Controlling the brain with a click of a smartphone seems like the stuff of science fiction, but scientists from Korea and the United States have made it happen.

Their new device can control neural circuits using a tiny brain implant controlled by a smartphone. The researchers believe that the device can be used to speed up efforts to uncover brain diseases such as Parkinson’s, Alzheimer’s, addiction, depression, and even pain.

What is it?

The device uses Lego-like replaceable drug cartridges and powerful Bluetooth low-energy to target specific neurons of interest using drug and light for prolonged periods.

“The wireless neural device enables chronic chemical and optical neuromodulation that has never been achieved before,” said Raza Qazi, a researcher with the Korea Advanced Institute of Science and Technology (KAIST) and University of Colorado Boulder.
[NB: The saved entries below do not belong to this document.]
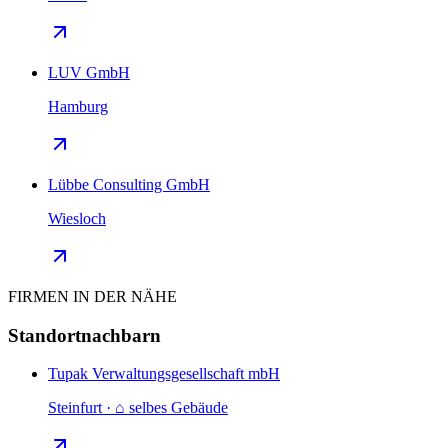
LUV GmbH
Hamburg
Lübbe Consulting GmbH
Wiesloch
FIRMEN IN DER NÄHE
Standortnachbarn
Tupak Verwaltungsgesellschaft mbH
Steinfurt · ⌂ selbes Gebäude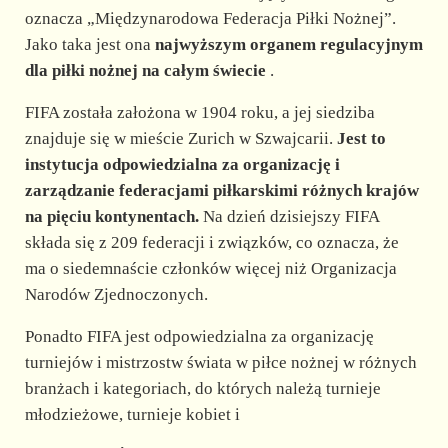
oznacza „Międzynarodowa Federacja Piłki Nożnej”.
Jako taka jest ona
najwyższym organem regulacyjnym
dla piłki nożnej na całym świecie
.
FIFA została założona w 1904 roku, a jej siedziba
znajduje się w mieście Zurich w Szwajcarii.
Jest to
instytucja odpowiedzialna za organizację i
zarządzanie federacjami piłkarskimi różnych krajów
na pięciu kontynentach.
Na dzień dzisiejszy FIFA
składa się z 209 federacji i związków, co oznacza, że
ma o siedemnaście członków więcej niż Organizacja
Narodów Zjednoczonych.
Ponadto FIFA jest odpowiedzialna za organizację
turniejów i mistrzostw świata w piłce nożnej w różnych
branżach i kategoriach, do których należą turnieje
młodzieżowe, turnieje kobiet i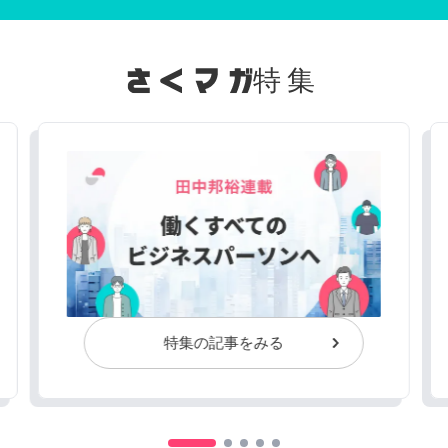
特集
特集の記事をみる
According to Qazi, this technology overshadows conventional methods used by neuroscientists, which usually involve rigid metal tubes and optical fibers to deliver drugs and light. Apart from limiting the subject’s movement due to the physical connections with bulky equipment, their relatively rigid structure causes a lesion in soft brain tissue over time, therefore making them not suitable for long-term implantation. Though some efforts have been made partly mitigate adverse tissue response by incorporating soft probes and wireless platforms, the previous solutions were limited by their inability to deliver drugs for long periods of time as well as their bulky and complex control setups.

Wireless drug delivery

To achieve chronic wireless drug delivery, scientists had to solve the critical challenge of exhaustion and evaporation of drugs. Researchers from the Korea Advanced Institute of Science and Technology and the University of Washington in Seattle collaborated to invent a neural device with a replaceable drug cartridge, which could allow neuroscientists to study the same brain circuits for several months without worrying about running out of drugs.

These ‘plug-n-play’ drug cartridges were assembled into a brain implant for mice with a soft and ultrathin probe (thickness of a human hair), which consisted of microfluidic channels and tiny LEDs (smaller than a grain of salt), for unlimited drug doses and light delivery.
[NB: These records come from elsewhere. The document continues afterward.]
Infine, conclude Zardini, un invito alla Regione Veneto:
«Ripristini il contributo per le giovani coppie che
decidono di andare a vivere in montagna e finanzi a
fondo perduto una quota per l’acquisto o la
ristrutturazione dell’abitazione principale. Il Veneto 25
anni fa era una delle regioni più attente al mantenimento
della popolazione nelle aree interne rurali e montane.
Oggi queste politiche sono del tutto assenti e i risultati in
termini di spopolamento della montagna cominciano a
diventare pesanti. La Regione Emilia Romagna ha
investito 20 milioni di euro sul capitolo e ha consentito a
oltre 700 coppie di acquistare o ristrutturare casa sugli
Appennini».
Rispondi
It is then controlled by a simple user interface on a smartphone to easily trigger any specific combination or precise sequencing of light and drug deliveries in any implanted target animal without need to be physically inside the laboratory. Using these wireless neural devices, researchers could also easily set up fully automated animal studies where the behavior of one animal could positively or negatively affect behavior in other animals by conditional triggering of light and/or drug delivery.

“This revolutionary device is the fruit of advanced electronics design and powerful micro and nanoscale engineering,” said Jae-Woong Jeong, a professor of electrical engineering at KAIST. “We are interested in further developing this technology to make a brain implant for clinical applications.”

The technology has the potential to help researchers by better dissecting neural circuit basis of behavior and determine how specific neuromodulators in the brain tune behavior in different ways. It has the potential to allow researchers to create new therapies for pain, addiction, and emotional disorders, according to the team.